A furious Sir Salman Rushdie has accused Police in the Indian state of Rajasthan of fabricating death threats which led to the Booker-prize winning author staying away from the Jaipur Literature Festival. Sir Salman tweeted Sunday “I’ve investigated and believe I was indeed lied to. I am outraged and very angry”.
He also said he did not know who gave the orders to police to come up with the threats, adding “I guess (it was) the same police who want to arrest Hari, Amitava, Jeet and Ruchir”; referring to authors Hari Kunzru, Amitava Kumar, Jeet Thayil and Ruchir Joshi who read passages from Rushdie’s The Satanic Verses on the first day of the festival following Sir Salman’s withdrawal.
The Chief Minister of Rajasthan Ashok Gehlot however refuted Rushdie’s allegations, telling reporters, “The government had made all arrangements for his security because it was our duty. If we get an advisory from the Central Government about a threat to the life of a certain person then we have to make arrangements for his security.”

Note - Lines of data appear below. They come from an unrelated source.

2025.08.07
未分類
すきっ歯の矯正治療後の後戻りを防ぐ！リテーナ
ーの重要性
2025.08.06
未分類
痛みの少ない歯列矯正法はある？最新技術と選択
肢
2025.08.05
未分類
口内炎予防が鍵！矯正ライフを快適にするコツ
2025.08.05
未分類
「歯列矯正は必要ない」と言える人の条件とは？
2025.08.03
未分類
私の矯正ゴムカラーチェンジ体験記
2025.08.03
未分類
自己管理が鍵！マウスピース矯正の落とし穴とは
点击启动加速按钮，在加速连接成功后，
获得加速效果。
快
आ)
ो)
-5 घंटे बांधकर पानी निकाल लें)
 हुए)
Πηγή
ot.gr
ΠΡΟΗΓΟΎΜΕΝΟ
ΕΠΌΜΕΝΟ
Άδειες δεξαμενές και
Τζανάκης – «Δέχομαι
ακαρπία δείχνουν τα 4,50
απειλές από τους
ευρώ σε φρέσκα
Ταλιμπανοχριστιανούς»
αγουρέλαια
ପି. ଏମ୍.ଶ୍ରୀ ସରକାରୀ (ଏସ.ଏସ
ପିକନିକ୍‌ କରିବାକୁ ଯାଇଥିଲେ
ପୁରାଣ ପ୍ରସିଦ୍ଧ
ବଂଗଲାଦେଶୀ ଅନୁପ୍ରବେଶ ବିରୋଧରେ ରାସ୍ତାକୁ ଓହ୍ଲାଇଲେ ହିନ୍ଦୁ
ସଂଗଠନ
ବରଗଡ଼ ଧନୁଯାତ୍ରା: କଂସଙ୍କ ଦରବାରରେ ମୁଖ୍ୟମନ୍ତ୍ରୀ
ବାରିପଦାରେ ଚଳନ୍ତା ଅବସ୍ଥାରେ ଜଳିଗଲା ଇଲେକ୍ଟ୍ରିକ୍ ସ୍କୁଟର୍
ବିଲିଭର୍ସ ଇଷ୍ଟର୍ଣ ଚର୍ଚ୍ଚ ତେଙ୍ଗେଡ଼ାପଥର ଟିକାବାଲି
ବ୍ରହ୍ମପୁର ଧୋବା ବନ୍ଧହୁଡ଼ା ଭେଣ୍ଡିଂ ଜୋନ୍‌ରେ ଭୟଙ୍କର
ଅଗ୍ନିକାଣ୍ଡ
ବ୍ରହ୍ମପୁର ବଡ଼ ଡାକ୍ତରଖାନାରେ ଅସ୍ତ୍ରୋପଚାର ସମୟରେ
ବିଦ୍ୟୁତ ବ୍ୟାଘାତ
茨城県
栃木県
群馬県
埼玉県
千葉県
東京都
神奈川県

Sir Salman’s visit to Asia’s largest literary festival was cancelled following threats made by – among others – the Darul Uloom Deoband Islamic Monastery in India, one of the most powerful bodies in the Islamic World. Following the threats, state officials are reported to have persuaded Festival organizers to cancel the appearance citing “massive security concerns”.
The author’s 1988 novel The Satanic Verses provoked outrage throughout the Islamic world, leading to the late Iranian leader Ayatollah Khomeini to issue a fatwa calling for his death over claims made by the novel’s narrator that disputed verses in the Koran had been disclosed by the Archangel Gabriel. The Satanic Verses was banned throughout the Islamic world, including India, which has a Muslim population of nearly 200 million.
The cancellation of the author’s visit to the Jaipur Festival meanwhile has elicited widespread criticism, particularly from the literary fraternity. Author Hari Kunzru tweeted that Rushdie’s absence from the festival is “a stain on India’s international reputation” whilst writer and analyst Salil Tripathi said, “Writers should not need armies to protect them in a free society”.
There have also been reports the threats to Salman Rushdie by Muslim Groups may have been motivated by political compulsions with politicians actively seeking the Muslim vote ahead of local government elections. None of the main political parties in the country have spoken out against the Muslim groups.
The failure of the government to ensure security for the internationally celebrated author has led to many critics to question India’s claim to being the world’s largest democracy and charge that an increasingly prosperous India is becoming ever more intolerant.